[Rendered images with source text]
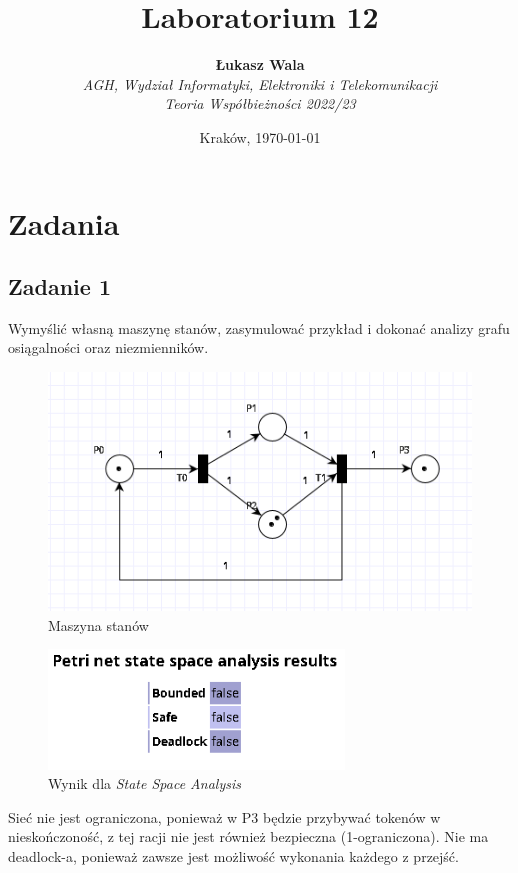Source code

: \documentclass{article}
\title{Laboratorium 12}
\author{\textbf{Łukasz Wala}\\
    \textit{AGH, Wydział Informatyki, Elektroniki i Telekomunikacji} \\
    \textit{Teoria Współbieżności 2022/23}}
\date{Kraków, \today}
\begin{document}
\maketitle

\section{Zadania}

\subsection{Zadanie 1}
Wymyślić własną maszynę stanów, zasymulować przykład i dokonać analizy grafu osiągalności oraz niezmienników.

\begin{figure}[H]
    \centering
    \includegraphics[width=\textwidth]{net_1.png}
    \caption{Maszyna stanów}
\end{figure}

\begin{figure}[H]
    \centering
    \includegraphics[width=0.7\textwidth]{analysis_1.png}
    \caption{Wynik dla \textit{State Space Analysis}}
\end{figure}

Sieć nie jest ograniczona, ponieważ w P3 będzie przybywać tokenów w nieskończoność, z tej racji nie jest 
również bezpieczna (1-ograniczona). Nie ma deadlock-a, ponieważ zawsze jest możliwość wykonania każdego z
przejść.
\end{document}

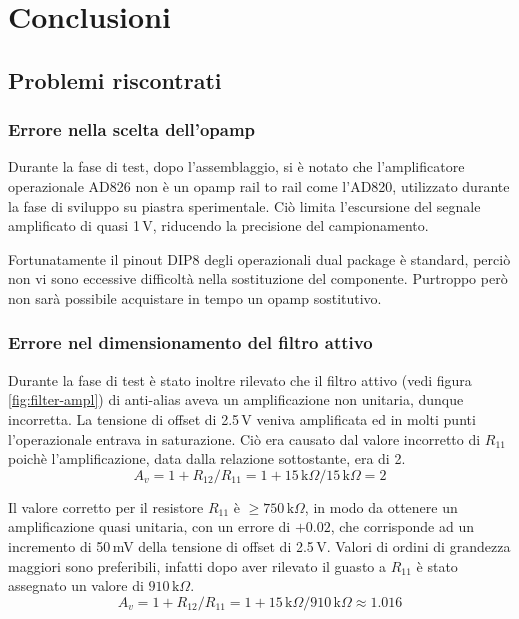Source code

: \chapter{Conclusioni}
\section{Problemi riscontrati}

\subsection{Errore nella scelta dell'opamp}
\label{sec:err-opamp}

Durante la fase di test, dopo l'assemblaggio, si \`e notato che
l'amplificatore operazionale AD826 non \`e un opamp rail to rail come l'AD820,
utilizzato durante la fase di sviluppo su piastra sperimentale.  Ci\`o limita
l'escursione del segnale amplificato di quasi 1\,V, riducendo la precisione
del campionamento.

Fortunatamente il pinout DIP8 degli operazionali dual package \`e standard,
perci\`o non vi sono eccessive difficolt\`a nella sostituzione del componente.
Purtroppo per\`o non sar\`a possibile acquistare in tempo un opamp
sostitutivo.

\subsection{Errore nel dimensionamento del filtro attivo}
\label{sec:err-filter}

Durante la fase di test \`e stato inoltre rilevato che il filtro attivo (vedi
figura \ref{fig:filter-ampl}) di anti-alias aveva un amplificazione non
unitaria, dunque incorretta.  La tensione di offset di 2.5\,V veniva
amplificata ed in molti punti l'operazionale entrava in saturazione.  Ci\`o
era causato dal valore incorretto di \(R_{11}\) poich\`e l'amplificazione,
data dalla relazione sottostante, era  di 2.
\[
    A_v = 1+R_{12}/R_{11} = 1+15\,\text{k}\Omega/15\,\text{k}\Omega = 2
\]

Il valore corretto per il resistore \(R_{11}\) \`e
\(\geq 750\,\text{k}\Omega\), in modo da ottenere un amplificazione quasi
unitaria, con un errore di \(+0.02\), che corrisponde ad un incremento di
50\,mV della tensione di offset di 2.5\,V. Valori di ordini di grandezza
maggiori sono preferibili, infatti dopo aver rilevato il guasto a \(R_{11}\)
\`e stato assegnato un valore di \(910\,\text{k}\Omega\).
\[
    A_v = 1+R_{12}/R_{11} = 1+15\,\text{k}\Omega/910\,\text{k}\Omega \approx 1.016
\]

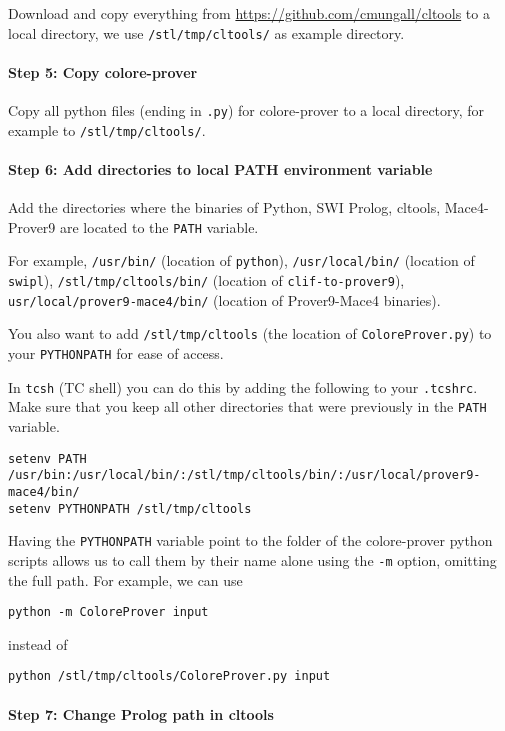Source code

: \documentclass{article}
\begin{document}
Download and copy everything from \url{https://github.com/cmungall/cltools} to a local directory, we use \texttt{/stl/tmp/cltools/} as example directory.

\paragraph{Step 5: Copy colore-prover}
Copy all python files (ending in \texttt{.py}) for colore-prover to a local directory, for example to \texttt{/stl/tmp/cltools/}.

\paragraph{Step 6: Add directories to local PATH environment variable}

Add the directories where the binaries of Python, SWI Prolog, cltools, Mace4-Prover9 are located to the \texttt{PATH} variable.
 
For example, \texttt{/usr/bin/} (location of \texttt{python}), \texttt{/usr/local/bin/} (location of \texttt{swipl}), \texttt{/stl/tmp/cltools/bin/} (location of \texttt{clif-to-prover9}), \texttt{usr/local/prover9-mace4/bin/} (location of Prover9-Mace4 binaries).

You also want to add \texttt{/stl/tmp/cltools} (the location of \texttt{ColoreProver.py}) to your \texttt{PYTHONPATH} for ease of access. 

In \texttt{tcsh} (TC shell) you can do this by adding the following to your \texttt{.tcshrc}.  Make sure that you keep all other directories that were previously in the \texttt{PATH} variable.
\begin{verbatim}
setenv PATH /usr/bin:/usr/local/bin/:/stl/tmp/cltools/bin/:/usr/local/prover9-mace4/bin/
setenv PYTHONPATH /stl/tmp/cltools
\end{verbatim}

Having the \texttt{PYTHONPATH} variable point to the folder of the colore-prover python scripts allows us to call them by their name alone using the \texttt{-m} option, omitting the full path. For example, we can use
\begin{verbatim}
python -m ColoreProver input
\end{verbatim}
instead of
\begin{verbatim}
python /stl/tmp/cltools/ColoreProver.py input
\end{verbatim}

\paragraph{Step 7: Change Prolog path in cltools}
\end{document}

Problem: Taking the entries above, restate exactly those lines that fall between the line with "Durante la fase di test, dopo" and the line with "un amplificazione non", keeping both of those lines too.

Written response:
Durante la fase di test, dopo l'assemblaggio, si \`e notato che
l'amplificatore operazionale AD826 non \`e un opamp rail to rail come l'AD820,
utilizzato durante la fase di sviluppo su piastra sperimentale.  Ci\`o limita
l'escursione del segnale amplificato di quasi 1\,V, riducendo la precisione
del campionamento.

Fortunatamente il pinout DIP8 degli operazionali dual package \`e standard,
perci\`o non vi sono eccessive difficolt\`a nella sostituzione del componente.
Purtroppo per\`o non sar\`a possibile acquistare in tempo un opamp
sostitutivo.

\subsection{Errore nel dimensionamento del filtro attivo}
\label{sec:err-filter}

Durante la fase di test \`e stato inoltre rilevato che il filtro attivo (vedi
figura \ref{fig:filter-ampl}) di anti-alias aveva un amplificazione non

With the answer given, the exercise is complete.